The exercise is the following. Let $$(X,Y)$$ be a bi-variate normal vector with $$\mu=(2,3)$$ and covariance matrix $$\Sigma=\begin{pmatrix}1 & -2 \\ -2 & 4\end{pmatrix}.$$ What is the distribution of the random variable $$X+Y$$?

My try is: Consider the moment generating functions of $$X$$ and $$Y$$. Since $$\sigma_X^2=1$$, $$\sigma_Y^2=4$$, $$\mu_X=2$$ and $$\mu_Y=3$$, we have $$\varphi_X(t)=\exp(2t+\frac{t^2}{2})$$ $$\varphi_Y(t)=\exp(3t+2t^2).$$

Thus, $$\varphi_{X+Y}(t)=\varphi_X(t)\varphi_Y(t)=exp(5t+\frac{5t^2}{2}).$$

Hence, $$X+Y\sim N(5,5)$$ since the moment generating function of a normal r.v. is given by $$\varphi_X(t)=\exp(\mu_X t + \frac{\sigma_X^2 t^2}{2})$$.

I am asking this because my teacher put as a solution $$X+Y\sim N(5,1)$$. Any feedback?

EDIT:

I think that we can not use $$\varphi_{X+Y}(t)=\varphi_X(t)\varphi_Y(t)$$ since $$X$$, $$Y$$ are not independent.

The variance of $$X+Y$$ is $$\operatorname{Var}(X)+\operatorname{Var}(Y)+2\operatorname{Cov}(X,Y)=1+4+2\times(-2)=1.$$ So $$N(5,1)$$ is correct.
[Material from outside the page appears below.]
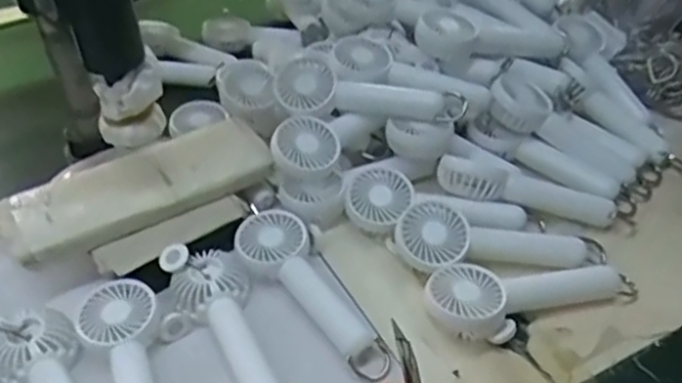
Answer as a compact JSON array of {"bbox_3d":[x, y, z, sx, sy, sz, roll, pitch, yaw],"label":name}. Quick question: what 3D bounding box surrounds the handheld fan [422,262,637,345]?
[{"bbox_3d":[0.141,0.074,0.497,0.162,0.029,0.057,-9,41,-7],"label":"handheld fan"}]

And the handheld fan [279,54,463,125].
[{"bbox_3d":[0.025,-0.088,0.594,0.162,0.030,0.051,1,41,6],"label":"handheld fan"}]

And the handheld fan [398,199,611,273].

Your problem is the assertion $$\varphi_{X+Y}(t)=\varphi_X(t)\varphi_Y(t)$$ which doesn't work in this case because $$X$$ and $$Y$$ are dependent.
$$X+Y \sim N(\mu_x + \mu_y, \sigma_x^2 + \sigma_y^2 +2 \sigma_{x,y})$$